After nosediving to lows of $30K on May 20th, Bitcoin dropped below the 200-day moving average (MA) indicator for the first time since March last year. 

Nevertheless, the leading cryptocurrency recorded its first daily close above this indicator since then on August 9, as acknowledged by on-chain analyst Will Clemente.

The 200 days MA is a key technical indicator used to determine the general market trend. It is a line that shows the average closing price for the last 200 days or roughly 40 weeks of trading.

Bitcoin’s Average Trader Monthly Swings Back to Sink for the First Time Since July

After recording a 10% daily loss on September 8, Bitcoin (BTC) has found itself on a negative trajectory as the leading cryptocurrency dropped from the $52K level to the $42K area.

BTC was down by 8.08% in the last seven days to hit $45,994 during intraday trading. Therefore, this significant pullback has made the traders’ monthly returns slump. Crypto analytic firm Santiment explained:

“The average Bitcoin 30-day trader returns are in the red for the first time since July, implying a lower than average risk opportunity to buy. A return of -3% isn’t extreme for this timeframe, but it’s an encouraging sign that euphoria has cooled off.”

Before this crash, miners sold more than 300,000 BTC, as acknowledged by IntoTheBlock. The on-chain metrics provider noted:

“Bitcoin miners appear to have been selling over 300K BTC in the days prior to the recent crash. This does not necessarily mean miners caused the crash, but does highlight the miner’s cautious stance as their holdings reach a new all-time low.”

On the other hand, the Bitcoin futures perpetual funding rate turned negative, which illustrated a tendency to short the leading cryptocurrency as over-leveraged longs were flushed out of the market.

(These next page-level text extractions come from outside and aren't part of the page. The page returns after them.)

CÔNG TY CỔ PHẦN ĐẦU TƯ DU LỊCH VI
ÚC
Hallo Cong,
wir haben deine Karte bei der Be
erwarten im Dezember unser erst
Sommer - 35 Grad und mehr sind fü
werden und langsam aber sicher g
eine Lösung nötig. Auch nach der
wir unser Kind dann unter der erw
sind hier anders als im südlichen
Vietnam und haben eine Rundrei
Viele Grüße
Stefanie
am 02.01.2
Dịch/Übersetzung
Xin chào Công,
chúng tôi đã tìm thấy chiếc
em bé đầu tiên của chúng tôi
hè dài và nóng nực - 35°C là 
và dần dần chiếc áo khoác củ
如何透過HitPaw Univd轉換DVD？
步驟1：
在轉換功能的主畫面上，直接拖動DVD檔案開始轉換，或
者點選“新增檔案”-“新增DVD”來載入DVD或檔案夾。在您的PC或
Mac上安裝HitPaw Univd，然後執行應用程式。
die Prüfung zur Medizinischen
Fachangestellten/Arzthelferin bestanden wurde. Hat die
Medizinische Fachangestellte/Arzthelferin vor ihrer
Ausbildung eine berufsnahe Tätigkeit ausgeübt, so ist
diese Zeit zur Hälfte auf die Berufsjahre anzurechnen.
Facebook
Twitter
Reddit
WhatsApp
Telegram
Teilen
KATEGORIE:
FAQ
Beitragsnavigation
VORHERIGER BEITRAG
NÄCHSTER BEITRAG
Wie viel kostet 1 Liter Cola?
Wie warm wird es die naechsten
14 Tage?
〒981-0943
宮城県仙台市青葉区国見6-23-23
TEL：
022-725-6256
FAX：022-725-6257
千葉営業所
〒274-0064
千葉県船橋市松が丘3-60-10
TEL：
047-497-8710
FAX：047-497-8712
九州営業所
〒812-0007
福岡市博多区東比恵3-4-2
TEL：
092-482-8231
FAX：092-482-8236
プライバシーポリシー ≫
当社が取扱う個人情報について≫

Is a bullish impulse expected?

According to market analyst Will Clemente:

“Another bullish impulse of BTC moving to long-term investors and coins coming off exchanges.”

Glassnode echoed these sentiments by acknowledging that Bitcoin balance on exchanges reached a 3-year low.

On-chain data provider Dilution-proof believes that the recent dip was a technical correction meant to clear excess leverage in the BTC market because illiquid supply didn’t move, coins left exchanges, and experienced holders didn’t sell. 

Cryptocurrencies exiting exchanges and being held by long-term investors are bullish because it signifies a holding culture.